- Disease: COVID-19
- Pathogen: SARS-CoV-2
- Location: Federated States of Micronesia
- First outbreak: Wuhan, China
- Index case: Pohnpei
- Arrival date: 8 January 2021
- Confirmed cases: 31,765
- Deaths: 65
- Fatality rate: 0.2%

Government website
- FSM Department of Health & Social Affairs

= COVID-19 pandemic in the Federated States of Micronesia =

The COVID-19 pandemic in the Federated States of Micronesia was part of the worldwide pandemic of coronavirus disease 2019 (COVID-19) caused by severe acute respiratory syndrome coronavirus 2 (SARS-CoV-2). The virus was confirmed to have reached the Federated States of Micronesia on 8 January 2021, but an outbreak didn't begin until mid July 2022.

== Background ==
On 12 January 2020, the World Health Organization (WHO) confirmed that a novel coronavirus was the cause of a respiratory illness in a cluster of people in Wuhan City, Hubei Province, China, which was reported to the WHO on 31 December 2019.

The case fatality ratio for COVID-19 has been much lower than SARS of 2003, but the transmission has been significantly greater, with a significant total death toll.

==Timeline==

Cases
Deaths

===2020===
By 3 February 2020, President David W. Panuelo, had signed a declaration banning Micronesian citizens from travelling to China and other affected countries.

By 5 March, Micronesia had introduced a strict travel ban, banning anyone who had been in China anytime since January 2020 – or had been in any other affected country in the last 14 days – from entering Micronesia. By 18 March, all schools in the country were closed.

===2021===

A speech by President David Panuelo after the first case on the MV Chief Mailo

On 8 January 2021, Micronesia reported its first case, that of a crew member on board the MV Chief Mailo near Pohnpei, in managed isolation.

By the end of the month, the case was deemed to be negative and historical after subsequent antibody and antigen tests. The case was deemed a non-infectious "historical case", meaning the individual concerned likely had COVID-19 in the past possibly prior to October 2020 and was asymptomatic at the time of testing.

In August 2021, the government imposed a strict vaccination mandate for all its citizens; which meant federal aid could be with held from anyone not vaccinated. This ensured high vaccination rates, where nearly 60% of the population was fully vaccinated and about 70% was partially vaccinated by September 2021.

===2022===
The government had planned to end all of its quarantine restrictions and also open its borders on 1 August 2022, but a COVID-19 outbreak began in the country in mid July 2022. On 19 July, the government announced that multiple positive cases were recorded in the states of Kosrae and Pohnpei. The number of cases skyrocketed by a 1,000 by the end of the week and there were a total of 1,261 cases and one death by 26 July. The Vice President Yosiwo George also tested positive and had to be hospitalized.
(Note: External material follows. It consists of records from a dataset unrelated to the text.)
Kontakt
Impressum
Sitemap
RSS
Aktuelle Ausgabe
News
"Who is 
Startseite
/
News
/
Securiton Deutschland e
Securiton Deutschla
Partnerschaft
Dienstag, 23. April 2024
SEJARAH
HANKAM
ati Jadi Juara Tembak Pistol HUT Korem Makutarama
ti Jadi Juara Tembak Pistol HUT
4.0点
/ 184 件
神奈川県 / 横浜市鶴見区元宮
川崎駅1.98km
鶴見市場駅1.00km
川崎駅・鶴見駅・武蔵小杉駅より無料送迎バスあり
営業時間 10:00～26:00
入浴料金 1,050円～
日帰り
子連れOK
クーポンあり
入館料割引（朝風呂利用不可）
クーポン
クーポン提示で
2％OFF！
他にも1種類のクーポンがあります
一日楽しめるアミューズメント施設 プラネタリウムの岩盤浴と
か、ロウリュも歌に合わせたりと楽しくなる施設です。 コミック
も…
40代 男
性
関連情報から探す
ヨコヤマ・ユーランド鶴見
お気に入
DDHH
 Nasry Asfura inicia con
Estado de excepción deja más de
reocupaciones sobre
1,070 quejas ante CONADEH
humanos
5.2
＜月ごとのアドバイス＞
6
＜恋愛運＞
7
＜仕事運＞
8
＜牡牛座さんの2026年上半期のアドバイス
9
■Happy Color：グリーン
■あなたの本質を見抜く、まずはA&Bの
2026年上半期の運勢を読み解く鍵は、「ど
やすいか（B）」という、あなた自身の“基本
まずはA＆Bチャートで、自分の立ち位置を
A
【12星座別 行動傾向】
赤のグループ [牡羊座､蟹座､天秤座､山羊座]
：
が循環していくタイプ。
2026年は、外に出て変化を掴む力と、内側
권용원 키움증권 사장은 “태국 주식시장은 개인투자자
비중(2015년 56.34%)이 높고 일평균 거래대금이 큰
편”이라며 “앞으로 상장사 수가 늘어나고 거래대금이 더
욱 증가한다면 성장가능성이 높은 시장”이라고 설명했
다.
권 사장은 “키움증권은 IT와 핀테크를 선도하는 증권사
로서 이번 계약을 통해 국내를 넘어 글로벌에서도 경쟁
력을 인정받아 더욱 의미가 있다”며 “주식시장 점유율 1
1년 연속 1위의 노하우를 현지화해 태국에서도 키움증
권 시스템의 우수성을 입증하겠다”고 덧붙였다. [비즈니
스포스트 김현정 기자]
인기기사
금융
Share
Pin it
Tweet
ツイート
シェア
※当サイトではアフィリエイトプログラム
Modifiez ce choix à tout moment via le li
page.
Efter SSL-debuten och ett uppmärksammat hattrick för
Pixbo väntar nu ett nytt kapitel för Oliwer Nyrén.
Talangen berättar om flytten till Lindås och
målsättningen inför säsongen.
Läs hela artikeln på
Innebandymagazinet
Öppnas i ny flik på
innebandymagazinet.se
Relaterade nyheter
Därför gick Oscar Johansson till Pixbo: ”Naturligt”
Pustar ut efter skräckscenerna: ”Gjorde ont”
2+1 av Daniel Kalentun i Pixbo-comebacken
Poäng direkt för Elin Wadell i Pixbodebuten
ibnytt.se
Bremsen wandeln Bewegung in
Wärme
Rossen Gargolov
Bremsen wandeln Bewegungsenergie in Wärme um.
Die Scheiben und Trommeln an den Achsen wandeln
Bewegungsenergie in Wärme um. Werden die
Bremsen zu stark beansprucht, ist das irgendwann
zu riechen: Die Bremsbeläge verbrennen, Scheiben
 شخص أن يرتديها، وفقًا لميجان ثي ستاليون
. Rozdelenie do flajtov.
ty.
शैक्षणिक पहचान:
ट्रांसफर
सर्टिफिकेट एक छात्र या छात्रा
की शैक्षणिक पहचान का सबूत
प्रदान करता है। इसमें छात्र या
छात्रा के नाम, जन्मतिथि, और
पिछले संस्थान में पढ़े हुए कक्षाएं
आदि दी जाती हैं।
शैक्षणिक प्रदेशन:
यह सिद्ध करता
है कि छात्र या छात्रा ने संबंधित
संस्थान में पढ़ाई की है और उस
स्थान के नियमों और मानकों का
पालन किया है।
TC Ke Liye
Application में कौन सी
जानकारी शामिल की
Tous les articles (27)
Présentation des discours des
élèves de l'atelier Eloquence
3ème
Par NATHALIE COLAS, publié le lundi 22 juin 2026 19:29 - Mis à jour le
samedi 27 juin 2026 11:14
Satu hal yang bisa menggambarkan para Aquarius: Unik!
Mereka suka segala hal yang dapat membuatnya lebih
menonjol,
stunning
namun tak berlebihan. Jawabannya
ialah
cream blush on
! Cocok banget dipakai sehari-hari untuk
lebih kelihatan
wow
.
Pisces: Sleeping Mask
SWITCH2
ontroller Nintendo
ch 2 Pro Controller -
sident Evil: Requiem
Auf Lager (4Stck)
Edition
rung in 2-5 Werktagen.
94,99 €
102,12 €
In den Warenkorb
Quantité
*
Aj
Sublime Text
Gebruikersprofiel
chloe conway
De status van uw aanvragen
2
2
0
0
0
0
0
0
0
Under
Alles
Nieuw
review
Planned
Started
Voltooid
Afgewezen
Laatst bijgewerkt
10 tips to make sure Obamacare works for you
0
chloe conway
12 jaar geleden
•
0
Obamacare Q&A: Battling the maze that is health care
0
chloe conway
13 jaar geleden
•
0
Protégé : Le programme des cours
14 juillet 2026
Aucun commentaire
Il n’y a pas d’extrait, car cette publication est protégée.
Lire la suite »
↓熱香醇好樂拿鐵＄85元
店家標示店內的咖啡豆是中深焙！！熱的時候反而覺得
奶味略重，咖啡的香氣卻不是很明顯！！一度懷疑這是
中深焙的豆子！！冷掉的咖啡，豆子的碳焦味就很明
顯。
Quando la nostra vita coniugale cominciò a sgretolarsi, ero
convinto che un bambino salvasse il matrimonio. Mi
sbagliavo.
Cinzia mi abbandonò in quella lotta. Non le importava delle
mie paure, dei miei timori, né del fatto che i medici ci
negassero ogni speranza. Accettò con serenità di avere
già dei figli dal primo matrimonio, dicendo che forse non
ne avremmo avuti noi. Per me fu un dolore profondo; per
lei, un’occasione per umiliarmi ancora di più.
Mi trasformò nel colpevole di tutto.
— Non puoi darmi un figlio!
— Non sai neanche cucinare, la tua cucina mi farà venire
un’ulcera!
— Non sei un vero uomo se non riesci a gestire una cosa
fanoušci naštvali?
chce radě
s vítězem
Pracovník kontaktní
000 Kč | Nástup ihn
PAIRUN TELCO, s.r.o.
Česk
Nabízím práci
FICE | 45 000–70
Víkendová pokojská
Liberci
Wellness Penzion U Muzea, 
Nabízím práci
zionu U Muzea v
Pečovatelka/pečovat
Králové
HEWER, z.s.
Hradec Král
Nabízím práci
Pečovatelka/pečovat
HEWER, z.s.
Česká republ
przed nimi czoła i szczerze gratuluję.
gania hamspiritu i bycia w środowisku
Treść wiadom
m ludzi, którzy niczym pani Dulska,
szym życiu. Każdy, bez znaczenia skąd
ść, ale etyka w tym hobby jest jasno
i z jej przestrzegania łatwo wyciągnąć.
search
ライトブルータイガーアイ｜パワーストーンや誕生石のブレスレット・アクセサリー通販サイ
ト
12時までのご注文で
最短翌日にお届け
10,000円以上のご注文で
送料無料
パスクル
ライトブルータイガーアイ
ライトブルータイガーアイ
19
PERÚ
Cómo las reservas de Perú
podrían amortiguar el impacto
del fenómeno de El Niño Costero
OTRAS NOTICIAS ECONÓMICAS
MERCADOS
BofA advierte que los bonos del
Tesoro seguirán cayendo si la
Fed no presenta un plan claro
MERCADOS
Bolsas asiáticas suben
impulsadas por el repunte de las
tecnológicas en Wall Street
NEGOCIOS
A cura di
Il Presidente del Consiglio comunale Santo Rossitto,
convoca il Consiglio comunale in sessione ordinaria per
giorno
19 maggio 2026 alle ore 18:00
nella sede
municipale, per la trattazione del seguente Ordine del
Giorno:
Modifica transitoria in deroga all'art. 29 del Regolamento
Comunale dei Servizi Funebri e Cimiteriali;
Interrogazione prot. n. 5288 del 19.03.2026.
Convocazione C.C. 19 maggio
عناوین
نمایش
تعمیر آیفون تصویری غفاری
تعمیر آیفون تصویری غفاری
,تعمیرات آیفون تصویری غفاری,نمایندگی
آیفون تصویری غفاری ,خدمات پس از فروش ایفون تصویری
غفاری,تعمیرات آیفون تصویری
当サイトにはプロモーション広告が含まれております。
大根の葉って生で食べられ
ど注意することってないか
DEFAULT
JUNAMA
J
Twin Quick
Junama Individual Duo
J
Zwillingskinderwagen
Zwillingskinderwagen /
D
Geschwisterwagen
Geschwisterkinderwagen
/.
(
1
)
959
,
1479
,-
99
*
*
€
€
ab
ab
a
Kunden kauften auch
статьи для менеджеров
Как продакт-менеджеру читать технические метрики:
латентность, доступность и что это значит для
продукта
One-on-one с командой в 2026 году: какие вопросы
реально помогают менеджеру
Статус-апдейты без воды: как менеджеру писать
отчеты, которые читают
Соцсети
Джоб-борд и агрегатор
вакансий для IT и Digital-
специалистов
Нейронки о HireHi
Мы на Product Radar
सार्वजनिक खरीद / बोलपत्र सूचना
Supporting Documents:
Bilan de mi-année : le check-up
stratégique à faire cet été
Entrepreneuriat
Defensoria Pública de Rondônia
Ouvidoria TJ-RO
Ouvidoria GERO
The government issued a mask mandate, noncompliance of which meant a $1,000 fine.

Cases and deaths continued to rise throughout the remainder of the year, and by 15 December, a total of 22,048 cases and 58 deaths had been reported.

==Statistics==

Cases by states (as of 11 October 2022)
| State | Confirmed cases | Historical cases | Deaths | References |
|---|---|---|---|---|
| Chuuk Chuuk | 11,772 | 0 | 22 |  |
| Kosrae Kosrae | 1,113 | 1 | 3 |  |
| Pohnpei Pohnpei | 5,817 | 3 | 23 |  |
| Yap Yap | 3,068 | 0 | 5 |  |
| 4/4 | 21,770 | 4 | 53 |  |

== Impact ==
Due to the COVID-19 pandemic the Chuuk Women's Council switched from group-based services to one-to-one outreach. A particular concern was access to sexual health resources, including information, as well as HIV prevention packages.